Log out of the admin site, connect to your site through FTP, and rename the /admin folder to match the name that you set in the AdminDir Setting.
Restart the site
Make sure that your web settings do not allow directory browsing or direct file retrieval! This should be standard security procedure for your host, but verify with them that the anonymous Internet user account does not have rights to browse files on the site.
Remove extraneous files that are not used by the software, such as .psd files, .sln files, .csproj or .vbproj files, etc. This operates on the same principle as turning off or removing unnecessary Windows services on servers to shrink the total attack surface, making your website more secure.
Be sure not to upload any of the folders that the original download may contain that are not necessary to run your site. Only the contents of the /web folder are needed on your production server. Source folders (ASPDNSFCore, ASPDNSFGateways, etc), the /db folder, and others should not exist on the live site.
Follow the instructions here and here to configure custom errors and 404 redirects. These not only prevent exposure of sensitive path and database schema information, but also prevents customers from seeing ugly exception reports if a legitimate shopper does somehow encounter an error.
Use SSL. While it is technically possible to run a site without an SSL certificate installed (depending on the gateway), we strongly discourage it. Internet shoppers are savvy about security, and know to look for the "lock" on their browser telling them the site is secure. Not using SSL is dangerous, breaks payment card industry (PCI) requirements, and shows your customers that you aren't concerned about their security.
Consider signing up for one of the 3rd-party tools like McAfee Secure. Such services can scan your site daily to ensure that there are no known vulnerabilities on your online store.

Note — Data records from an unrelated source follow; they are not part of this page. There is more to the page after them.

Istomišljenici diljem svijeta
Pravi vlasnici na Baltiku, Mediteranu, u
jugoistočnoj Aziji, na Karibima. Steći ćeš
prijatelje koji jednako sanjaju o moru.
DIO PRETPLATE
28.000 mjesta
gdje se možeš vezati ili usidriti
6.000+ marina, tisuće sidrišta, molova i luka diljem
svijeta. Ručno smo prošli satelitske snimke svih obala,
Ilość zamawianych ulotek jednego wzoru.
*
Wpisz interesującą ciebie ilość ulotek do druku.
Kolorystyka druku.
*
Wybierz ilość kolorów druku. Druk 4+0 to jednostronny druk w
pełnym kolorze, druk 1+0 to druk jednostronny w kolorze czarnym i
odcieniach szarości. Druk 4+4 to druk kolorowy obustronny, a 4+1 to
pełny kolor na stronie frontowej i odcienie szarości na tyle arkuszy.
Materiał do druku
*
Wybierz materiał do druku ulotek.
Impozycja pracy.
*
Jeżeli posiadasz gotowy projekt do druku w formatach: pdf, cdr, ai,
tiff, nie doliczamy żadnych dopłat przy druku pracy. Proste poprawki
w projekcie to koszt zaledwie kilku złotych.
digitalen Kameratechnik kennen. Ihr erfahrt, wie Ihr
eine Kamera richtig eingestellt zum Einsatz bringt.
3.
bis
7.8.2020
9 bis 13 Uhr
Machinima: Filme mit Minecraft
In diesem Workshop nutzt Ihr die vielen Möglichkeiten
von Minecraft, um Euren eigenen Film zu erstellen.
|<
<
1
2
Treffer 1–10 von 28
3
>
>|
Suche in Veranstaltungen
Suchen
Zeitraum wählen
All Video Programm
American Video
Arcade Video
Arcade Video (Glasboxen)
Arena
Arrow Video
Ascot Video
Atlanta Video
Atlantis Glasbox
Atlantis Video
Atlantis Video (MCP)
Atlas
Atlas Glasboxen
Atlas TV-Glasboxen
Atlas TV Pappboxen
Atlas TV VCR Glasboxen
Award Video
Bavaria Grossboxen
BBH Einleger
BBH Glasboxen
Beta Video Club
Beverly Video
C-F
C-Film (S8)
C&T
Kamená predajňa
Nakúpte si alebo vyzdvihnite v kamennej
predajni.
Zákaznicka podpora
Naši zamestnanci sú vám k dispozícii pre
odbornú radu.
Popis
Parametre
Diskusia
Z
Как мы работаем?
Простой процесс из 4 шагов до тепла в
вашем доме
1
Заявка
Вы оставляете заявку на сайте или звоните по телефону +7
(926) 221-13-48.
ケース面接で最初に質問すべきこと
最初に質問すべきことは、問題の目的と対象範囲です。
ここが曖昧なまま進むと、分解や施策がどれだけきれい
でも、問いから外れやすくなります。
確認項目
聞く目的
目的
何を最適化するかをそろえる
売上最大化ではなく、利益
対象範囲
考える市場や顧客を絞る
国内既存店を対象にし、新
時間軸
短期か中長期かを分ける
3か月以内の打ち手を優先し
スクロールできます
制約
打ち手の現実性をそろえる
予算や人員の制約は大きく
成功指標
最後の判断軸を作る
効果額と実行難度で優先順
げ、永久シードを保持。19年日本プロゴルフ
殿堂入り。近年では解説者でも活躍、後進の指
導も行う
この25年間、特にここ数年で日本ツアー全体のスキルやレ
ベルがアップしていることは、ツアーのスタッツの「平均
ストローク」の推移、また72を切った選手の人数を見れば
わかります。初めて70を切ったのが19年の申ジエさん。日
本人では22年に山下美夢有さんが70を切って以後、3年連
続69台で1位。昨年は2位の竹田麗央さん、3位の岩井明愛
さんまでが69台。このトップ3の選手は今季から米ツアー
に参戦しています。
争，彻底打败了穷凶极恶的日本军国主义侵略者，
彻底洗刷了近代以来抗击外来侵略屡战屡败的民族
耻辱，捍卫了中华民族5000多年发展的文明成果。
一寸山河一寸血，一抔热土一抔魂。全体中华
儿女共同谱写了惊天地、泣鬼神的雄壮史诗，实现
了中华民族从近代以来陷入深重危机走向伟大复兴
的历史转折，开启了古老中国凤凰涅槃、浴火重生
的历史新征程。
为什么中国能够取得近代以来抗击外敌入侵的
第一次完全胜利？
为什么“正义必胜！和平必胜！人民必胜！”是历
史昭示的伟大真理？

Stay up to date with your software. This not only includes AspDotNetStorefront, but also third party components and operating system patches as well.
Set permissions properly on your website. It is important for your system administrator (most likely your hosting company) to understand the difference between the Anonymous Internet User Account and the ASP.NET Process account. Never configure your site to run with administrative operating-system privileges.
The ASP.NET Process account is a service account used by the web server to execute ASP.NET applications. This is the account AspDotNetStorefront uses to run. This account requires:
Read permissions on the entire site.
Write/Modify permissions to the root images folder
Write permissions on the OrderDownloads folder
Temporary Write/Modify permissions on the root folder for the web.config file only while encrypting/decrypting the web.config. Otherwise, Write permissions on the root folder should be disabled (set as Read only).
The Anonymous Internet User Account is used by IIS to display and execute static HTML files, images, scripts, and legacy web applications (such as classic ASP). This account requires the following:
This account requires NO Write permissions on your site. Write permissions for the Anonymous Internet User account should be disabled.
It is the store owner's responsibility to ensure that these and other security precautions are taken. All sites should have documented and enforced password policies, apply Windows security patches as needed, maintain physical security of the server, etc. All sites need to maintain PCI compliance as well, as merchant gateways are constantly becoming more strict in their regulations.